▸ **Extract provided**

This is, of course, the last full day of campaigning for mayoral candidates in both St. Paul and Minneapolis (Not sure where to vote? Go here.) and MPR’s Midday is hosting a mini-debate for each city.
Up first is St. Paul, where DFL-endorsed incumbent Chris Coleman is being challenged by Republican-endorsed Eva Ng. Then, it’s Minneapolis’ turn with incumbent DFLer R.T. Rybak is being challenged by Papa John Kolstad, who has both the Independence Party and Republican Party endorsements.
I’m live blogging (starting at noon) and you can listen to the debate here.
COLEMAN VS. NG
12:07 p.m.- Coleman introductory. Says “we’ve done a good job” getting through the worst economic times in the country.
Ng introductory. Says she found she could not make a living as an engineer during the oil bust. Became a business consultant, turning businesses around.
12:09 p.m. – Q: If elected, can residents expect tax and fee increases?
Coleman: The challenge we’ve had is since 2003, we’ve lost over $160 million in local government aid. “If the state continues to balance the budget on the backs of the cities, it’ll be hard to do that (not raise taxes)”
Ng: Says she’d freeze raises and budget. “LGA is not a fixed number. It’s a false thing to say we lost $160 million; it’s a variable number every year.”
Q: Where would you cut city budget?
Ng: This is what consultants do. They look for efficiencies and look to grow the revenue. “Properties and assets need to produce income.” (Didn’t really answer the question)
Coleman: If you’re going to say you’re going to freeze/cut taxes, you have to have a specific program. Are you prepared to close libraries, cut firefighters, police? In a business you can close unprofitable businesses. But you can’t get out of the firefighting or snowplowing business.
12:14 p.m. Q: Is Central Corridor light rail line good for the city?
Coleman: It’s the most important project that the city has ever seen. “It puts the East Metro on a part with what’s happening in Minneapolis. If St. Paul is going to continue to thrive, we have to be part of a first-class transportation network.
Ng: This plan that we have is not the best one I’ve ever seen. We’re taking an existing system, compromising it — safety, cost, businesses losing parking. I project it will cost $2 billion by the time we finish. We should consider it doing north of there.
Q: Is the project so far down the tracks that you can’t make those kind of changes?
Ng: We talked to Ray Lahood, the Transportation Secretary, and he says it’s not too far down the road.
Coleman: The project has to have enough weight behind it that President Obama puts it in the budget. Says it won’t cost more than $914 million.
12:17 p.m. Q: You (Coleman) made education a top priority when you ran four years ago. Had education improved in the last four years?

▸ **Given information**
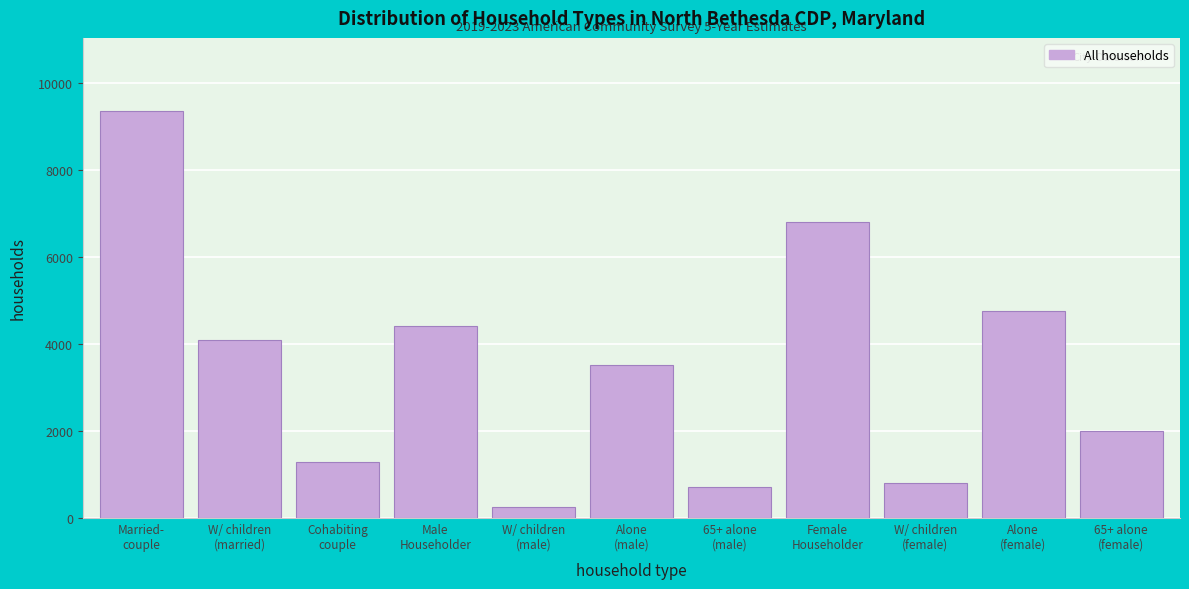

Reading left to right, what are all the values shown in this chart?

9344	4095	1280	4414	264	3505	710	6808	815	4747	1992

▸ **Activity list**
- a) Set down the part of the debate live blog from "Coleman: It’s the" to "down the road.".
- b) Answer these questions from the debate live blog:
(i) How much local government aid does Coleman say has been lost since 2003?
(ii) Whom does Ng say they talked to about the Central Corridor project?
(iii) What did Ng find she could not do during the oil bust?
- c) List every mayoral candidate named in the debate live blog.

▸ **Answers to each task**
- a)
Coleman: It’s the most important project that the city has ever seen. “It puts the East Metro on a part with what’s happening in Minneapolis. If St. Paul is going to continue to thrive, we have to be part of a first-class transportation network.
Ng: This plan that we have is not the best one I’ve ever seen. We’re taking an existing system, compromising it — safety, cost, businesses losing parking. I project it will cost $2 billion by the time we finish. We should consider it doing north of there.
Q: Is the project so far down the tracks that you can’t make those kind of changes?
Ng: We talked to Ray Lahood, the Transportation Secretary, and he says it’s not too far down the road.

- b)
(i) Over $160 million.
(ii) Ray Lahood, the Transportation Secretary.
(iii) Make a living as an engineer.

- c)
Chris Coleman
Eva Ng
R.T. Rybak
Papa John Kolstad